Val-d'Isère had its first alpine skiing World Cup events run in December 1968. The Olympic test held there in December 1990 was won by 1980 Winter Olympics men's downhill gold medalist Leonhard Stock of Austria.

Tignes hosted of the first FIS Freestyle World Ski Championships in February 1986.

Construction on most of the venues took place between 1987 and mid 1990 in time for the late 1990 and early 1991 test events.

==During the Olympics==
This was the last Winter Olympics in which speed skating was held outdoors. As a result, weather played a factor in three of the ten events run. In the women's 500 m on 10 February, the start of the event was delayed one hour the let the outdoor oval ice harden. Warm weather delayed the women's 1,500 m event for an hour on the 12th. The following day, the men's 5,000 m event was held in a steady rain. Norway's Geir Karlstad, the gold medalist in the men's 5000 m, commented in the post race press conference that "I didn't like soft ice up to now, but now I do". This led to the International Skating Union passing a rule after the 1992 Winter Games stating that all Olympic speed skating competitions should be held indoors which it has been since the 1994 Winter Olympics in Lillehammer.

For the alpine skiing downhill courses, complaints were given that the courses were too steep. On the men's side, the complaints from downhill skiers that it was more like a super giant slalom course rather than a classical downhill course. The women's course was 2.77 km long and had the steepest vertical drop ever at 828 m. Further making the women's downhill a challenge was an impending snowstorm that forced race officials to move up the start time and send the skiers out at shorter-than-usual intervals. An intermittent fog also set in during the women's downhill.

Cross-country skiing had snowstorm in the men's 10 km, men's 10 km + 15 km combined pursuit, and women's 5 km events. Meanwhile, the course of the biathlon men's 20 km individual event was found to be 0.563 km too short.
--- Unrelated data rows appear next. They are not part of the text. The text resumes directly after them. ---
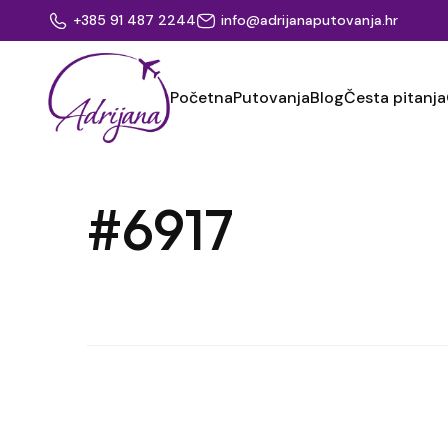
+385 91 487 2244
info@adrijanaputovanja.hr
Početna
Putovanja
Blog
Česta pitanja
#6917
The men's freestyle skiing event had France's Edgar Grospiron as its winner. Grospiron's fan broke through the security fence that lined the course to embrace the champion and hoist Grospiron on their shoulders. Meanwhile, the women's event was won by Donna Weinbrecht of the United States while skiing to an accompaniment of The Ramones' "Rock 'n' Roll High School" in a snowstorm.

==After the Olympics==
La Plagne hosted the skeleton part of the FIBT World Championships in 1993. The venue was part of Annecy's unsuccessful bid for the 2018 Winter Olympics in July 2011. If selected, La Plagne would have hosted the bobsleigh, luge, and skeleton events.

Val-d'Isère hosted the FIS Alpine World Ski Championships in 2009. The venue continues to host be a host of the annual FIS Alpine Ski World Cup.

The speed skating venue was converted into an athletics and football venue after the Olympics. Halle de Glace Olympique is since 1992 in use and the Théâtre des Cérémonies was dismantled following the Games, and its various parts were scattered around the world.Some venues will be used again during the 2030 Winter Olympics as part of a regional project.